• [Your task] Set down, exactly as written, every line from the top of the records below to the line containing "donne-t-on ...", both ends included, and no others.

• [Input material]
---+---
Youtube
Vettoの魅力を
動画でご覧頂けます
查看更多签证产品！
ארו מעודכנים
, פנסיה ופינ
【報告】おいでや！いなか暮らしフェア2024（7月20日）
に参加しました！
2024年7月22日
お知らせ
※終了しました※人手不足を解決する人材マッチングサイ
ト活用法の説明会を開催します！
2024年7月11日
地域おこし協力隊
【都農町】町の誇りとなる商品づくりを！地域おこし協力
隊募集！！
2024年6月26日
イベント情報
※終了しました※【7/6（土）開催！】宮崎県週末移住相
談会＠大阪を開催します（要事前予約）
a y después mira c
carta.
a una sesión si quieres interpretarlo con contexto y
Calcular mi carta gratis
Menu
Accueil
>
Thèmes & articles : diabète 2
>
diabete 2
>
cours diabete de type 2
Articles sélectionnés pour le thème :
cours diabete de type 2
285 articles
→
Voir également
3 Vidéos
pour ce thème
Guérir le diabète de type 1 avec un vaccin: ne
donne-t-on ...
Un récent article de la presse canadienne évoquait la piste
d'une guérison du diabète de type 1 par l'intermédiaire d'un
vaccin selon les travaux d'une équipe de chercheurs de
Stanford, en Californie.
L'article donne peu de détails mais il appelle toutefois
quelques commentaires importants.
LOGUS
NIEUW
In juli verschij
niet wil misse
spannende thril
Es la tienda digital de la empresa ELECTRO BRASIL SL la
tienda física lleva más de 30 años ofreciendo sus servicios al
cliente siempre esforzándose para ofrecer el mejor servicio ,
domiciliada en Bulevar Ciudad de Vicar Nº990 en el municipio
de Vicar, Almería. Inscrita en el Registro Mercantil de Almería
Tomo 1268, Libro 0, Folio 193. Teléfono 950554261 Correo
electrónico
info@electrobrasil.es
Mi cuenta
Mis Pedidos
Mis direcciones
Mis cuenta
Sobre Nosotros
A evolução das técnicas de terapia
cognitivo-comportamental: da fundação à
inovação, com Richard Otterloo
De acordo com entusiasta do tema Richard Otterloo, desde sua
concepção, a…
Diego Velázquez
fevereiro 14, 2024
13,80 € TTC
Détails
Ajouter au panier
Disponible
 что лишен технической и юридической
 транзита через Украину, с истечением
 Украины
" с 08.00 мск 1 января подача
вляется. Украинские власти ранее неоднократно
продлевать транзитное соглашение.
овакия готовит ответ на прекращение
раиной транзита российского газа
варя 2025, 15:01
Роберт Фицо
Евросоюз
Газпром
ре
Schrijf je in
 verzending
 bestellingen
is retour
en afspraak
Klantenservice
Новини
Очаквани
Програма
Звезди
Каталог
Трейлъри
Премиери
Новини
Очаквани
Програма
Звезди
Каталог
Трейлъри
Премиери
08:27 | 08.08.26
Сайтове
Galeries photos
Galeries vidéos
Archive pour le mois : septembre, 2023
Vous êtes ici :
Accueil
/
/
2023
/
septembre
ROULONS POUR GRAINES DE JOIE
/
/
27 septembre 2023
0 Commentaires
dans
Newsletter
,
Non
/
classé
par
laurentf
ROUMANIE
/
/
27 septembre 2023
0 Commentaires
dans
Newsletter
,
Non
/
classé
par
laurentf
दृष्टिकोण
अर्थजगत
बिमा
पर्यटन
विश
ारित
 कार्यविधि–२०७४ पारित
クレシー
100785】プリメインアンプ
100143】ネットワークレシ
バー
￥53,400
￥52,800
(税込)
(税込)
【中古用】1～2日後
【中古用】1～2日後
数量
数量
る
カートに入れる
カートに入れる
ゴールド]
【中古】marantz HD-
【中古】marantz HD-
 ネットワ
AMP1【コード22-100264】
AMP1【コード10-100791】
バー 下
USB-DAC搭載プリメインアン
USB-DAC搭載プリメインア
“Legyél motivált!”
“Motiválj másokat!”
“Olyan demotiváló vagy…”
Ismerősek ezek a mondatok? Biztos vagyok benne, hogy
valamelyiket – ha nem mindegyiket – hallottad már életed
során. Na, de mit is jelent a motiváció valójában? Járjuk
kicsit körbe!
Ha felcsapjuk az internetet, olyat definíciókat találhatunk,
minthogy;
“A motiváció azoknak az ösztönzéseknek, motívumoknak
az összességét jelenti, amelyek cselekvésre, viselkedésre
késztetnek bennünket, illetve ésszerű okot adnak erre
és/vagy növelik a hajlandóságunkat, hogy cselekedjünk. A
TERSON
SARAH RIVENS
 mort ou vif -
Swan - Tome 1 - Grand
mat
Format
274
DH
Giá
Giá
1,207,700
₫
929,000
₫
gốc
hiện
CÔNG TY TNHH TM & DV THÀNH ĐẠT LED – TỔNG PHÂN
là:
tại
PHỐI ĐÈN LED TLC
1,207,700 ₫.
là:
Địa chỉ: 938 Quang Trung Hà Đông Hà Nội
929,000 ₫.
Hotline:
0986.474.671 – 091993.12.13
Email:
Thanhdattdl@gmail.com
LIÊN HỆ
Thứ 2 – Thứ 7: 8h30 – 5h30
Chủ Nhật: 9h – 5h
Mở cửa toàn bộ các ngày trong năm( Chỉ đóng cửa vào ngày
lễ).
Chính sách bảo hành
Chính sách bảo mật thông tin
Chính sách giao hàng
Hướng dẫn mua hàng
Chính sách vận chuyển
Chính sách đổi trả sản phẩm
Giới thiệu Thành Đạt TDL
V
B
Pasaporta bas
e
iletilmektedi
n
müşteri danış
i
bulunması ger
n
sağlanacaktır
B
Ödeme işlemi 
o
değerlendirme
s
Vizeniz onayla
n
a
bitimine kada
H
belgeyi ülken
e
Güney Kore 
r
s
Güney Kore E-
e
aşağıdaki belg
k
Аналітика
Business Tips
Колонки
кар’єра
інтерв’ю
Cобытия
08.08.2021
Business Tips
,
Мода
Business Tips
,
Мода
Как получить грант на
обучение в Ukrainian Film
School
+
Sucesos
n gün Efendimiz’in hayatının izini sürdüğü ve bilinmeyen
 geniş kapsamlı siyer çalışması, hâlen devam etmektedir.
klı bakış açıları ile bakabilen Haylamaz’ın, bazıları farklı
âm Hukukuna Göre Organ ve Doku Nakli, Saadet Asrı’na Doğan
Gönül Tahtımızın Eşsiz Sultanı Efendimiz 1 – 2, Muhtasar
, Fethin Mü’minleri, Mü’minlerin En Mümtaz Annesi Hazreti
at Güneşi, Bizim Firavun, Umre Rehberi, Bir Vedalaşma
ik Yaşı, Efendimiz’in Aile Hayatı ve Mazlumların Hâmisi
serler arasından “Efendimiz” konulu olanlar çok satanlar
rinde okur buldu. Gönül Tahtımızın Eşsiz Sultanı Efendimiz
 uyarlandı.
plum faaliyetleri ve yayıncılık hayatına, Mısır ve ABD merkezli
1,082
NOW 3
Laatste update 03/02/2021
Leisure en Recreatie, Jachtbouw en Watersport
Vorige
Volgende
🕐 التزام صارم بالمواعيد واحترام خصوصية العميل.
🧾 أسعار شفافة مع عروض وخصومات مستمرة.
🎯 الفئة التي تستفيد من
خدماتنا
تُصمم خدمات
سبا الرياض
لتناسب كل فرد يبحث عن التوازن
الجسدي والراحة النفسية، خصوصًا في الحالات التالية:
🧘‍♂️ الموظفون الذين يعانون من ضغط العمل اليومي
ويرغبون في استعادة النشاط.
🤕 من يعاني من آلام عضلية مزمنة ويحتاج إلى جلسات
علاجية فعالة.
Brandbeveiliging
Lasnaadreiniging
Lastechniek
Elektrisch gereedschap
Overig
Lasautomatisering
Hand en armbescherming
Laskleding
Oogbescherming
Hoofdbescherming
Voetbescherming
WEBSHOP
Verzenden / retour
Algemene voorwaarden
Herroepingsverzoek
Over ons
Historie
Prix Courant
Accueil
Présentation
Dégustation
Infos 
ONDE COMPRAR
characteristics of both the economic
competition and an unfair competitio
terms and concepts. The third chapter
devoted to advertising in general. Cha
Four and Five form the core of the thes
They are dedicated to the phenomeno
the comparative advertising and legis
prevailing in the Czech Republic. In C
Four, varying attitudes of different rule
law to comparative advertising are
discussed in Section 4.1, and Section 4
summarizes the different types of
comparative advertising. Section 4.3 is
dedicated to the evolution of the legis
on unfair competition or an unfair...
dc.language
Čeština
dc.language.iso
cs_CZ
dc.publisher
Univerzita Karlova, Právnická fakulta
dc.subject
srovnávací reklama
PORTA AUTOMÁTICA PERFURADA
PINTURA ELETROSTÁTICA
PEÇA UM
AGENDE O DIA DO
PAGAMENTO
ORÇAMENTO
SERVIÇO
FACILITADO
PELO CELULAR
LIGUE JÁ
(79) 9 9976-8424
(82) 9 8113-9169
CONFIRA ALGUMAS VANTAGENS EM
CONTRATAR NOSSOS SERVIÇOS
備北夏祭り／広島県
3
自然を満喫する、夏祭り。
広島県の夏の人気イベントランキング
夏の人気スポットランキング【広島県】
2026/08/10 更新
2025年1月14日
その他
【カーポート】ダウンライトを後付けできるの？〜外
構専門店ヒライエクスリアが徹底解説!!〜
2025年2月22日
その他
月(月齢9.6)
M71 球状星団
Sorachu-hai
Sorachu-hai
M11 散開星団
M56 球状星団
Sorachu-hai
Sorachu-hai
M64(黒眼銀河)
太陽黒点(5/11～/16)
---+---
• [Solved exercise]
Youtube
Vettoの魅力を
動画でご覧頂けます
查看更多签证产品！
ארו מעודכנים
, פנסיה ופינ
【報告】おいでや！いなか暮らしフェア2024（7月20日）
に参加しました！
2024年7月22日
お知らせ
※終了しました※人手不足を解決する人材マッチングサイ
ト活用法の説明会を開催します！
2024年7月11日
地域おこし協力隊
【都農町】町の誇りとなる商品づくりを！地域おこし協力
隊募集！！
2024年6月26日
イベント情報
※終了しました※【7/6（土）開催！】宮崎県週末移住相
談会＠大阪を開催します（要事前予約）
a y después mira c
carta.
a una sesión si quieres interpretarlo con contexto y
Calcular mi carta gratis
Menu
Accueil
>
Thèmes & articles : diabète 2
>
diabete 2
>
cours diabete de type 2
Articles sélectionnés pour le thème :
cours diabete de type 2
285 articles
→
Voir également
3 Vidéos
pour ce thème
Guérir le diabète de type 1 avec un vaccin: ne
donne-t-on ...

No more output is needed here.